Tiny levels of carbon monoxide damage fetal brain
A UCLA study has discovered that chronic exposure during pregnancy to miniscule levels of carbon monoxide damages the cells of the fetal brain, resulting in permanent impairment. The journal BMC (BioMed Central) Neuroscience published the findings June 22 in its online edition.
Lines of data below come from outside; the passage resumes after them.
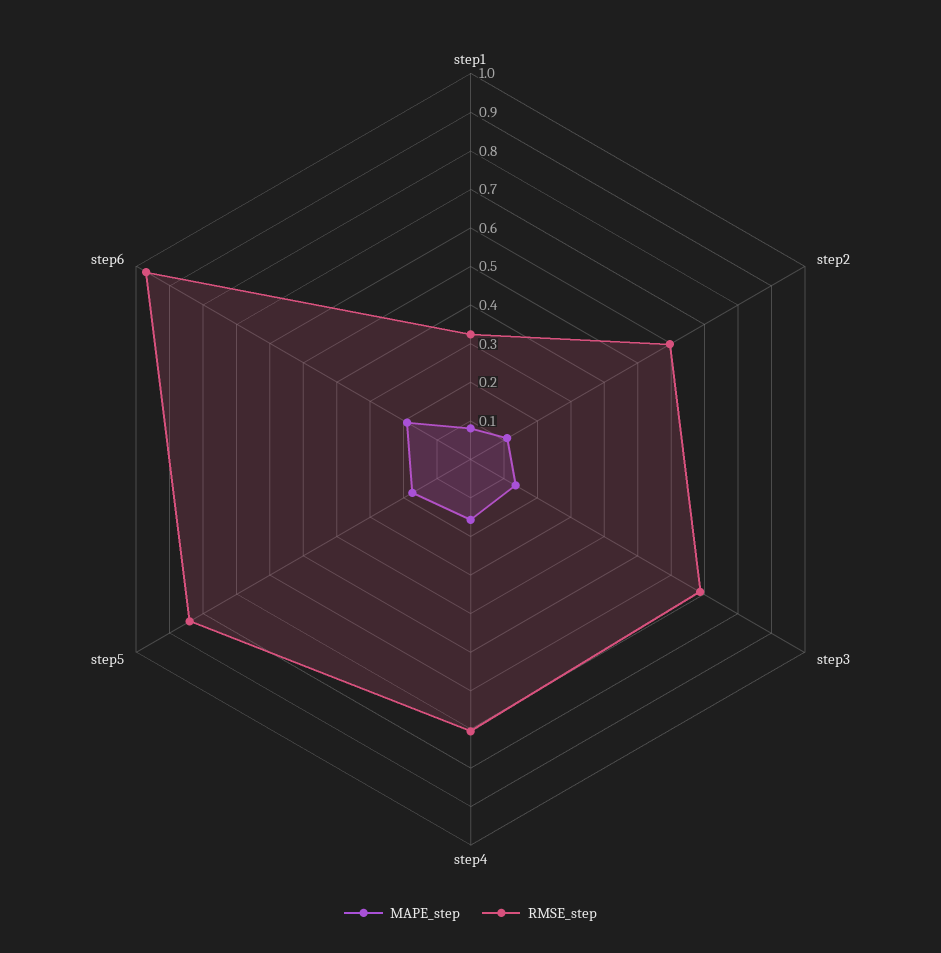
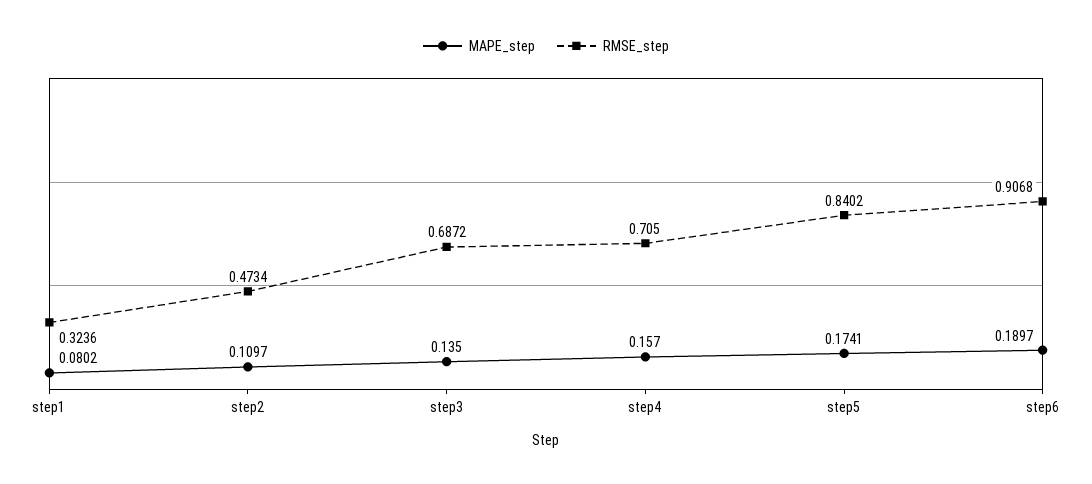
  {
    "MAPE_step": {
      "step1": 0.0802,
      "step2": 0.1097,
      "step3": 0.135,
      "step4": 0.157,
      "step5": 0.1741,
      "step6": 0.1897
    },
    "RMSE_step": {
      "step1": 0.3236,
-     "step2": 0.6,
+     "step2": 0.4734,
      "step3": 0.6872,
      "step4": 0.705,
      "step5": 0.8402,
-     "step6": 0.975
+     "step6": 0.9068
    }
  }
“We expected the placenta to protect fetuses from the mother's exposure to tiny amounts of carbon monoxide,” said John Edmond, professor emeritus of biological chemistry at the David Geffen School of Medicine at UCLA. “But we found that not to be the case.”
The researchers exposed pregnant rats to 25 parts per million carbon monoxide in the air, an exposure level established as safe by Cal/OSHA, California's division of occupational health and safety.
Dr. Ivan Lopez, UCLA associate professor of head and neck surgery, tested the rats' litters 20 days after birth. Rats born to animals who had inhaled the gas suffered chronic oxidative stress, a harmful condition caused by an excess of harmful free radicals or insufficient antioxidants.
“Oxidative stress damaged the baby rats' brain cells, leading to a drop in proteins essential for proper function,” said Lopez. “Oxidative stress is a risk factor linked to many disorders, including autism, cancer, Alzheimer's, Parkinson's, Lou Gehrig's disease, multiple sclerosis and cardiovascular disease. We know that it exacerbates disease.”
“We believe that the minute levels of carbon monoxide in the mother rats' environment made their offspring more vulnerable to illness,” added Edmond. “Our findings highlight the need for policy makers to re-examine the regulation of carbon monoxide.”
Tobacco smoke, gas heaters, stoves and ovens all emit carbon monoxide, which can rise to high concentrations in well-insulated homes. Infants and children are particularly vulnerable to carbon monoxide exposure because they spend a great deal of time in the home.
No policies exist to regulate the gas in the home. Most commercial home monitors sound an alarm only hours after concentrations reaches 70 parts per million–nearly three times the 25 parts per million limit set by Cal/OSHA.
A grant from the University of California's Tobacco-related Disease Research Program supported the research.